The lack of “reasoning” in large language models is well-documented. It’s. Just. Pattern. Matching.
But, so is, to some extent, the human brain – pattern matching with layers of verification and self-auditing. One of the important aspects of these features is an underlying element of uncertainty: “I don’t think any of these are the correct answer.”
This little demonstration exploits that aspect to see how various models perform when MedQA standard questions are stripped of their correct answer and have it replaced by “None of the other answers”. E.g.:
These authors iterated this over thousands of samples to six decent models – DeepSeek-R1 (model 1), o3-mini (model 2), Claude-3.5 Sonnet (model 3), Gemini-2.0-Flash (model 4), GPT-4o (model 5), and Llama-3.3-70B (model 6), and their performance degraded as follows:
As readily apparent, the majority of models drop from “okay, maybe you could be a doctor” to “oh god, you’ll kill us all.” However, the two “reasoning” models (Deepseek and o3) drop far less than the older versions. Sure, “none of the other answers” trips up these two models, but the same type of question trips up humans just the same.
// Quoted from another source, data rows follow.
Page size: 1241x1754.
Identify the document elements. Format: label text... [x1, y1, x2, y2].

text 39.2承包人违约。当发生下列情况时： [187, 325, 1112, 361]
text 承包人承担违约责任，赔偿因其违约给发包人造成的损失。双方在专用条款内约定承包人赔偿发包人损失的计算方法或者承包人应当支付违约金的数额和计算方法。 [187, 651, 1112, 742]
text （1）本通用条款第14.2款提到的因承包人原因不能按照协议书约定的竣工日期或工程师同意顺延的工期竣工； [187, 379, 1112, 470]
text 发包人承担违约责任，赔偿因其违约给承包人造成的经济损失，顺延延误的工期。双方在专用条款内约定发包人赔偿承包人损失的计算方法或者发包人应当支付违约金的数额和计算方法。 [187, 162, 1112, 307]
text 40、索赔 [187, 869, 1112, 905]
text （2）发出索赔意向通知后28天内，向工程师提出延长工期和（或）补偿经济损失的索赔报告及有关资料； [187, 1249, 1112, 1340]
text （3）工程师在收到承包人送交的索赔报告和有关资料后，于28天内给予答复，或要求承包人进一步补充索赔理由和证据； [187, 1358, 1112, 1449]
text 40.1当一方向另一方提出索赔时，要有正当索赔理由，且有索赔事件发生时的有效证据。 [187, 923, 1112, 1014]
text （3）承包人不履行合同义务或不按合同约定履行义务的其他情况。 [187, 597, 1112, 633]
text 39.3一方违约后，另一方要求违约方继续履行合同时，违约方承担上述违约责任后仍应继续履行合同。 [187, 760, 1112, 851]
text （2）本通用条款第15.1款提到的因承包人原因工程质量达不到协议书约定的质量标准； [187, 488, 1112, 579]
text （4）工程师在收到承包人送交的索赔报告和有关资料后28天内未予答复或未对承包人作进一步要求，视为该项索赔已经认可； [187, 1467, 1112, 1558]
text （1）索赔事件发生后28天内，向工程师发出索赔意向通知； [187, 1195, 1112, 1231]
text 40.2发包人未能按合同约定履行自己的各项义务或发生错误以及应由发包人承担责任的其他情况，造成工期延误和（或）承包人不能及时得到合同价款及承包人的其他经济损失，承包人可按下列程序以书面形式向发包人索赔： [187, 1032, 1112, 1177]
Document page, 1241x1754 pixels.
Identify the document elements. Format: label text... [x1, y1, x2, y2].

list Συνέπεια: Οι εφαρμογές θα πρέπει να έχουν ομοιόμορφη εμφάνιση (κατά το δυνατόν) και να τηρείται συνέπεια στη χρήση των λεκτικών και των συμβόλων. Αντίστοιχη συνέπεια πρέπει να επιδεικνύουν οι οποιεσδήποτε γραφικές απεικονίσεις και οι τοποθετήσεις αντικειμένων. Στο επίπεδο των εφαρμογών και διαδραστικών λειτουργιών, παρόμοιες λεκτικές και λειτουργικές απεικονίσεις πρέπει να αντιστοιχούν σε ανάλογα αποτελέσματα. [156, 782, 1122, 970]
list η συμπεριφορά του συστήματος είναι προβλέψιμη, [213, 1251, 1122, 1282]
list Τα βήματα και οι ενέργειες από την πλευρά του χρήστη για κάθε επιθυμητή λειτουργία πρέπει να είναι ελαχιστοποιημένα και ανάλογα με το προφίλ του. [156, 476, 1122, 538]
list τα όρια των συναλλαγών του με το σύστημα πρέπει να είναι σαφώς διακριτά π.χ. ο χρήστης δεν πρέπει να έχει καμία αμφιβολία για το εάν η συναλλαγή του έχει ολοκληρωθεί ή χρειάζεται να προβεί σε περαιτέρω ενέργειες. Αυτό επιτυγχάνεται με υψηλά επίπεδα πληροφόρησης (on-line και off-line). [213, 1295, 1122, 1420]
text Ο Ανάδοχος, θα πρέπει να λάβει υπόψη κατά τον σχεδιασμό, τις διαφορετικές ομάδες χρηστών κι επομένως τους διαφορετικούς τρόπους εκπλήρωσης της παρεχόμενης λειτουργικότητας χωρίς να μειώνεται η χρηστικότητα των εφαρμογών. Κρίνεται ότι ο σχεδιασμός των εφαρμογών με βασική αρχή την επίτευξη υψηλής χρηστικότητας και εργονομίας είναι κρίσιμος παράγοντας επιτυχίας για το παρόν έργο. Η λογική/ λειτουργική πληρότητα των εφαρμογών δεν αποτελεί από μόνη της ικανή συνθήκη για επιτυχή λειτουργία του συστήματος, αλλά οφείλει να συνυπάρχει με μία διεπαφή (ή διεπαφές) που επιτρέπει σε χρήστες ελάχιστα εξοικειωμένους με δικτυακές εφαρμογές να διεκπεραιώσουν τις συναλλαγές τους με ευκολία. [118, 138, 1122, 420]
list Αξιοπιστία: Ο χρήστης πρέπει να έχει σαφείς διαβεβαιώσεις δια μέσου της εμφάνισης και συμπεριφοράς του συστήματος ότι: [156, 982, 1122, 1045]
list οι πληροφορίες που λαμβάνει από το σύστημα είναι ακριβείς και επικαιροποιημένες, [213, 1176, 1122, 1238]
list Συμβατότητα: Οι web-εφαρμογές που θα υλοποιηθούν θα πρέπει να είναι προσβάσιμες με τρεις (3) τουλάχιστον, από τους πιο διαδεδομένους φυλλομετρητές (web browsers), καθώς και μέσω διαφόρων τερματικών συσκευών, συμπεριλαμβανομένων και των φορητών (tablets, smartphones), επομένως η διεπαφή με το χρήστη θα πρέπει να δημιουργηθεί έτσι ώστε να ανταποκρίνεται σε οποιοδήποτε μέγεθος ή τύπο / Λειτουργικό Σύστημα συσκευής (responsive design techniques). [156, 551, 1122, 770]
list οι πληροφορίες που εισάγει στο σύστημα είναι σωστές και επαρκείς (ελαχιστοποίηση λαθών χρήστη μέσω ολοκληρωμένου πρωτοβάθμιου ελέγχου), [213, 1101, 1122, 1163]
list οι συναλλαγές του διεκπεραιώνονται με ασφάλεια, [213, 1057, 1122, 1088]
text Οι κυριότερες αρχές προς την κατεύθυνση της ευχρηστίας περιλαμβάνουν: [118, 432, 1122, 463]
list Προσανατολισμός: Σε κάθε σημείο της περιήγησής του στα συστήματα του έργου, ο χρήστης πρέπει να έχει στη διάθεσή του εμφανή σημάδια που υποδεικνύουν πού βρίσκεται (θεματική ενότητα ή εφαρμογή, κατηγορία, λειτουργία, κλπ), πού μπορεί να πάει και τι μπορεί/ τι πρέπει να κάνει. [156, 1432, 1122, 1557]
When it comes down to it, though, performance on standardized test questions is, truly, pattern matching and domain training – whether a human or an LLM. The “reasoning” process of self-auditing is clearly doing something to reject inappropriate answers to sufficient extent to settle on “none of the other answers”. There are a few critiquing this study as “oh, not another question bank”, but I think this small bit of insight is somewhat generalizable to trusting behaviors of LLMs in live clinical scenarios.